Material shown START
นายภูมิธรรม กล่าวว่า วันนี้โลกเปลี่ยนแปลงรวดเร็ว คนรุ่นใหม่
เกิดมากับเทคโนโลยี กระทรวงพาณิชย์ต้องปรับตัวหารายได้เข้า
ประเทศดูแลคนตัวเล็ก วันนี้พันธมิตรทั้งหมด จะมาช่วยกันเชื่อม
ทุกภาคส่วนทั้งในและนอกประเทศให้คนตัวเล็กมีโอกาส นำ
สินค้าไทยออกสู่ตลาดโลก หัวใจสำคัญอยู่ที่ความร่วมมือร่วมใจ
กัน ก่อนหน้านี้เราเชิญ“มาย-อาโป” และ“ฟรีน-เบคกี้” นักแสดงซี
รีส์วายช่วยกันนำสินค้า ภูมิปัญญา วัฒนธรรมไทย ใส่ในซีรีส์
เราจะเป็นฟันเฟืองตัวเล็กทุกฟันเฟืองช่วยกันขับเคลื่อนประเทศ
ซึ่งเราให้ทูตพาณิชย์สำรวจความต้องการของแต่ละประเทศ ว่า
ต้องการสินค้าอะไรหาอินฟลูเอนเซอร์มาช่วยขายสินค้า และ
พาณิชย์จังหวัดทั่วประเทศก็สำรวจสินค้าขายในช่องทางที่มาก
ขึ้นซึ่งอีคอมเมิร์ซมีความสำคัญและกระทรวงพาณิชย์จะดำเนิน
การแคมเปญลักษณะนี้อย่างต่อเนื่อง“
Material shown END
Exercise aim — Put every line from the items into a Markdown table with two columns, "Row" for the row number and "Line" for the line itself. Leave out any blank lines.

Task response —
| Row | Line |
|---|---|
| 1 | นายภูมิธรรม กล่าวว่า วันนี้โลกเปลี่ยนแปลงรวดเร็ว คนรุ่นใหม่ |
| 2 | เกิดมากับเทคโนโลยี กระทรวงพาณิชย์ต้องปรับตัวหารายได้เข้า |
| 3 | ประเทศดูแลคนตัวเล็ก วันนี้พันธมิตรทั้งหมด จะมาช่วยกันเชื่อม |
| 4 | ทุกภาคส่วนทั้งในและนอกประเทศให้คนตัวเล็กมีโอกาส นำ |
| 5 | สินค้าไทยออกสู่ตลาดโลก หัวใจสำคัญอยู่ที่ความร่วมมือร่วมใจ |
| 6 | กัน ก่อนหน้านี้เราเชิญ“มาย-อาโป” และ“ฟรีน-เบคกี้” นักแสดงซี |
| 7 | รีส์วายช่วยกันนำสินค้า ภูมิปัญญา วัฒนธรรมไทย ใส่ในซีรีส์ |
| 8 | เราจะเป็นฟันเฟืองตัวเล็กทุกฟันเฟืองช่วยกันขับเคลื่อนประเทศ |
| 9 | ซึ่งเราให้ทูตพาณิชย์สำรวจความต้องการของแต่ละประเทศ ว่า |
| 10 | ต้องการสินค้าอะไรหาอินฟลูเอนเซอร์มาช่วยขายสินค้า และ |
| 11 | พาณิชย์จังหวัดทั่วประเทศก็สำรวจสินค้าขายในช่องทางที่มาก |
| 12 | ขึ้นซึ่งอีคอมเมิร์ซมีความสำคัญและกระทรวงพาณิชย์จะดำเนิน |
| 13 | การแคมเปญลักษณะนี้อย่างต่อเนื่อง“ |